Freddie Mac posted strong third-quarter earnings early Tuesday morning, nearly tripling its net income in the second quarter

The executives at the government-sponsored enterprise waved the flag of success, pointing to the banner earnings.

“This reflects the growing strength of our business model as well as an improving quality of execution,” said Freddie Mac CEO Donald Layton. “And we’re doing this while increasingly protecting taxpayers through credit risk transfer, transacting greater volumes with more offerings than ever before - we recently reached a milestone of $1 trillion of mortgages with significant credit risk transferred.”

According to the results, Freddie Mac’s net income surged to $4.7 billion for the third quarter of 2017, up from $1.7 billion for the second quarter of 2017.  

The company reported comprehensive income of $4.7 billion for the third quarter of 2017, compared to comprehensive income of $2 billion for the second quarter of 2017.

Freddie Mac attributed the growth to a $2.9 billion (after-tax) benefit from a non-agency mortgage-related securities litigation settlement and "continued strong underlying business fundamentals."

The settlement dates back to July and deals with a multibillion-dollar lawsuit between the Royal Bank of Scotland Group and the Federal Housing Finance Agency, as conservator of Fannie Mae and Freddie Mac.

At the time, the FHFA announced a $5.5 billion settlement to resolves all claims in the lawsuit FHFA v. The Royal Bank of Scotland Group plc et al., in the United States District Court for the District of Connecticut.

Of the $5.5 billion settlement, Royal Bank of Scotland paid approximately $4.525 billion to Freddie Mac and approximately $975 million to Fannie Mae.

By breaking down Freddie Mac's earnings, these underlying business fundamentals include growing its guarantee business. Freddie's total guarantee portfolio grew 5% from last year, increasing to $1.98 billion. 

Additionally, the government-sponsored enterprise provided approximately $299 billion in liquidity to the mortgage market during the first nine months of 2017. This includes funding nearly 1.1 million single-family homes and 530,000 multifamily rental units. 

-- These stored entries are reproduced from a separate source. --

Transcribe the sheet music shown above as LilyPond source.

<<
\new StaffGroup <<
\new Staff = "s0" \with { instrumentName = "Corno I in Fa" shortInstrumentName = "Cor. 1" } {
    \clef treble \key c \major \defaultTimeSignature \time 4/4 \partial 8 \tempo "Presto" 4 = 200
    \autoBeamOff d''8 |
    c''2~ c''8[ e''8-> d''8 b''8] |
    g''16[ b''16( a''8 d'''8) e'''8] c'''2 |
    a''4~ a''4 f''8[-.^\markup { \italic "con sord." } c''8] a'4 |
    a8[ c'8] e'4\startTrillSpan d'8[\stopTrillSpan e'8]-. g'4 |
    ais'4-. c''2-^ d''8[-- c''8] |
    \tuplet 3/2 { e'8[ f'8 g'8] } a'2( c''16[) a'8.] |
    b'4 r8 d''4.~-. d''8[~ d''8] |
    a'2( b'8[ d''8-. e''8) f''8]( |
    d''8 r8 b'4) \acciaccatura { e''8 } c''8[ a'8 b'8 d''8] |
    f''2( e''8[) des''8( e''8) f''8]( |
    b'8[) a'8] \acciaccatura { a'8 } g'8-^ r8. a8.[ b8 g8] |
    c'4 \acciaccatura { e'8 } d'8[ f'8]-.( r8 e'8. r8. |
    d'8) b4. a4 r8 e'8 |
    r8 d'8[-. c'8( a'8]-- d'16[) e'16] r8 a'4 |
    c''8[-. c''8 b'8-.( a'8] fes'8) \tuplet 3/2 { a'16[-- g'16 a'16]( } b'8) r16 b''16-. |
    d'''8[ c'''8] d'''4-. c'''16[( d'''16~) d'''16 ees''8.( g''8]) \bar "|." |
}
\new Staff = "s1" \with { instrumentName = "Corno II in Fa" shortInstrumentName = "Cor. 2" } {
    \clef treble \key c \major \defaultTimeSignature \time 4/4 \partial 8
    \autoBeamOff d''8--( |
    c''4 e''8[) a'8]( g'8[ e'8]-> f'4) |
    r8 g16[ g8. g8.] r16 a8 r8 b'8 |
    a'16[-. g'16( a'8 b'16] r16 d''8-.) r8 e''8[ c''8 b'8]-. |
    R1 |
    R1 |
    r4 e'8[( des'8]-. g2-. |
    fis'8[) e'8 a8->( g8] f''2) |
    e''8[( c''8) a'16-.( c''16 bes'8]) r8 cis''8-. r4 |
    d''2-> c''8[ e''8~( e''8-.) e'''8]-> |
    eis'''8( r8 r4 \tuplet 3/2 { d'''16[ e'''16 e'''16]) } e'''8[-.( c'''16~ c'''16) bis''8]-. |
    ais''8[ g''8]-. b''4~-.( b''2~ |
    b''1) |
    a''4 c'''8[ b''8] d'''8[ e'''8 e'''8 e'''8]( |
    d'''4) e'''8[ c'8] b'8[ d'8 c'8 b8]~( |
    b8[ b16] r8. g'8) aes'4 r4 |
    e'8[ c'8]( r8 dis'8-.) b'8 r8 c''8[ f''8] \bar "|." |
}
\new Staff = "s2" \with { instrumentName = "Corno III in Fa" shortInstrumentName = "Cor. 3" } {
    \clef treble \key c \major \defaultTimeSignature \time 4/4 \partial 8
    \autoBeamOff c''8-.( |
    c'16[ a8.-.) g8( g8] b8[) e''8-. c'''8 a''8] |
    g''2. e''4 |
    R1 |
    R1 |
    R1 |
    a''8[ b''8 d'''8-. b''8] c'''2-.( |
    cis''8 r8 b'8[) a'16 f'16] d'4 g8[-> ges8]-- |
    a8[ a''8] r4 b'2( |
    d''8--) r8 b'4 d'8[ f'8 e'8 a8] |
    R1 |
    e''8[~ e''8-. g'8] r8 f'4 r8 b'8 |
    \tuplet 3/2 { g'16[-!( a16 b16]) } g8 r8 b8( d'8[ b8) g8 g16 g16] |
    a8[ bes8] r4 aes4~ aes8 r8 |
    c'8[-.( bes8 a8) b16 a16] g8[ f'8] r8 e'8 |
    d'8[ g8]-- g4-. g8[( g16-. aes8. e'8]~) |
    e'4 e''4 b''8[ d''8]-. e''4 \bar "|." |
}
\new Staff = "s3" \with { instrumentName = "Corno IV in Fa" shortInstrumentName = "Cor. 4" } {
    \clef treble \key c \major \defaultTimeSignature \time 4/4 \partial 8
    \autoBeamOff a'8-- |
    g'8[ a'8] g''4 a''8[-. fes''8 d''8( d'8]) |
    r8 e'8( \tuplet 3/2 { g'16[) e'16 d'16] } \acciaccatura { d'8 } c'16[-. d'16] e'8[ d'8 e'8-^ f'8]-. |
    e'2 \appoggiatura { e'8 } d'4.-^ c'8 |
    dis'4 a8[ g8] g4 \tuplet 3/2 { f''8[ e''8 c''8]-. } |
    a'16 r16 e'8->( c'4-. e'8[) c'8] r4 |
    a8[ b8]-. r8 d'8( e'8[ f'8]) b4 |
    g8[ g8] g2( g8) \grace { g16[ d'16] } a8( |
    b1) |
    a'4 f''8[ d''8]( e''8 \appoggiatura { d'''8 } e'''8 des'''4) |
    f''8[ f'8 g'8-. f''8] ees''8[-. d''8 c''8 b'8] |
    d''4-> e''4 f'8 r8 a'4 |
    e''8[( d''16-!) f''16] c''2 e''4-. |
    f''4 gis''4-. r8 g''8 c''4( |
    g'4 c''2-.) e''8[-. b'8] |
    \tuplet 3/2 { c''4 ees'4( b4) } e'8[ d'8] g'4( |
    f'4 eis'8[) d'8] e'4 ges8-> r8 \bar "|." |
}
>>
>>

And while the mortgage-related securities litigation settlement contributed to the quarter's growth, profit would still be high without it. Excluding the settlement, comprehensive income would have been approximately $1.8 billion. 

“We clearly had a strong quarter - even excluding the large legal settlement, Freddie Mac made a profit of $1.8 billion,” said Freddie Mac CEO Donald Layton.

Based on Freddie Mac's net worth amount of $5.3 billion as of Sept. 30, 2017 and the Capital Reserve Amount of $600 million in 2017, the company's dividend requirement to Treasury in December 2017 will be $4.7 billion.

This chart below shows Freddie’s Treasury draw and dividend payments since it went into conservatorship in 2008.

Click to enlarge

GSE

(Source: Freddie Mac)

As seen in the chart above, through Sept. 30, aggregate cash dividends paid to Treasury totaled $110.1 billion, excluding the scheduled December 2017 dividend obligation of $4.7 billion. This means that Freddie Mac has returned more than $110 billion to taxpayers. 

In addition, while the applicable capital reserve amount is $600 million for 2017, it will be zero beginning on Jan. 1, 2018, as required by the government starting next year.

Freddie cautioned that the declining capital reserve amount required under the terms of the Purchase Agreement increases the risk of it having a negative net worth. And as a result, it would have to draw from Treasury.

Layton concluded, “This performance is evidence of good progress toward our goal to be one of the best-run financial institutions in the country, while successfully delivering on our public policy mission. We call this our transformation to ‘A Better Freddie Mac.’”

“We’re better at managing our risks, better at disposing of legacy assets, and getting better all the time at serving our customers - helping them meet the nation’s critical need for housing, especially for lower-income families and first-time homebuyers,” he said. “We’re proud of this transformation, and we’re committed to getting even better.”